#### Task instructions
How many rows below contain the string "Rante"? Reply with the number only.
· · · · ·
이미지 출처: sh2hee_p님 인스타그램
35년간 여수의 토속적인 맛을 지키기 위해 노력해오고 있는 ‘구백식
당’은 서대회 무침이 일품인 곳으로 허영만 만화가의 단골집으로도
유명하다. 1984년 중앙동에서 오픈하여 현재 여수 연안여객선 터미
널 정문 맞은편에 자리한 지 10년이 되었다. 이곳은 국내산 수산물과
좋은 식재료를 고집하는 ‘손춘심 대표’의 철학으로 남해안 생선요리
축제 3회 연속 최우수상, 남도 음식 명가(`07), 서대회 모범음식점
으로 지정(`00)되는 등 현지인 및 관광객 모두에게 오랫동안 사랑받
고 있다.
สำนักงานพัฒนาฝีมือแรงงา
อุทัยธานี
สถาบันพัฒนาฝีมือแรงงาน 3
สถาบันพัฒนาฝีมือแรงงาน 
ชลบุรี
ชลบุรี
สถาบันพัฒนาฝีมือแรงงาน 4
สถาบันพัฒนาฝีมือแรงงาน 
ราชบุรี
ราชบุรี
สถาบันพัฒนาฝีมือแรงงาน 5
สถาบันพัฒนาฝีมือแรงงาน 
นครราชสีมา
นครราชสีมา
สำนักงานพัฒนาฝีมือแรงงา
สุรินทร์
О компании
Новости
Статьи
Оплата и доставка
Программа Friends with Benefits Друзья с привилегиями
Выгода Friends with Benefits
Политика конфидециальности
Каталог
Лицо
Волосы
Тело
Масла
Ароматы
· · · · ·
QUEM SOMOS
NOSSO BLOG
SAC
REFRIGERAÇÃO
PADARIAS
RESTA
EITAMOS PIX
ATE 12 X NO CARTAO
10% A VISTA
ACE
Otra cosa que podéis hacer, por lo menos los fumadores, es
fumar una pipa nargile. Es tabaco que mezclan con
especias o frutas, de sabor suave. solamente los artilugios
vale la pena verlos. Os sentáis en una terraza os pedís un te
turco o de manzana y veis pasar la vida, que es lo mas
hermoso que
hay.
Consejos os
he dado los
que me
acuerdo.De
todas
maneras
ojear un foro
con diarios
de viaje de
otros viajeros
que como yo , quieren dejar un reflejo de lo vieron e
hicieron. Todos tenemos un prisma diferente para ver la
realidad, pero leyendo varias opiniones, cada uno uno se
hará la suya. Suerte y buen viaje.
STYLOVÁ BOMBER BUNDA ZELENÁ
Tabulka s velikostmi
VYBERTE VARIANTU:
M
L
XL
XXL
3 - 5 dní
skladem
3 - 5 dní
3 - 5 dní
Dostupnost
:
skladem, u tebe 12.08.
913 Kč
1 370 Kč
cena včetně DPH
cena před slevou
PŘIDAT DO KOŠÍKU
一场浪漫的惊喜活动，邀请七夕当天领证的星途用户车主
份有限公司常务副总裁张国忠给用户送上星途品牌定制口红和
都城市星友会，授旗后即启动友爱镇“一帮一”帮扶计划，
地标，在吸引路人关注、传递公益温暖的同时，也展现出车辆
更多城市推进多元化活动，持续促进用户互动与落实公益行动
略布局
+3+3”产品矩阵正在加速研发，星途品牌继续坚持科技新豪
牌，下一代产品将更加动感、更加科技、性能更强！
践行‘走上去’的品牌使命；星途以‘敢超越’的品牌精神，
· · · · ·
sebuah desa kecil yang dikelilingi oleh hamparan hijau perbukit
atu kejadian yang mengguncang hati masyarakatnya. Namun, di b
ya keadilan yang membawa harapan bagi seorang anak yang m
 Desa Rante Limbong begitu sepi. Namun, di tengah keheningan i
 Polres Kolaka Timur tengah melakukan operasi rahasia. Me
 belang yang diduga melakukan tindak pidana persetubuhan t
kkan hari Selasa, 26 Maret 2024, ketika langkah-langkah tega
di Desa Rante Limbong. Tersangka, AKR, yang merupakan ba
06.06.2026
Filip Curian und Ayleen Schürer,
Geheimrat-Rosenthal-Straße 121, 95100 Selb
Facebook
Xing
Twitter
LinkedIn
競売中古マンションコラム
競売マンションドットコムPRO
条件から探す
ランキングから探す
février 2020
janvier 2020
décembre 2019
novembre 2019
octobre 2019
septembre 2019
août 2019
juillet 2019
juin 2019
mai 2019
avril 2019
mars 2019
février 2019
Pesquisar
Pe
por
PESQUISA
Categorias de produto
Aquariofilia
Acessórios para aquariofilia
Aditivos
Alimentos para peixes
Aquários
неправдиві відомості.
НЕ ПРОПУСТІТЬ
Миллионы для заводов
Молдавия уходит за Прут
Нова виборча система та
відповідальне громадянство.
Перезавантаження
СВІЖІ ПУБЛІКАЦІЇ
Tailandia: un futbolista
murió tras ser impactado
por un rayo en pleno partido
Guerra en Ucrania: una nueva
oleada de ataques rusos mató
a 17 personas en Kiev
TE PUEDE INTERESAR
· · · · ·
#### Exercise output
2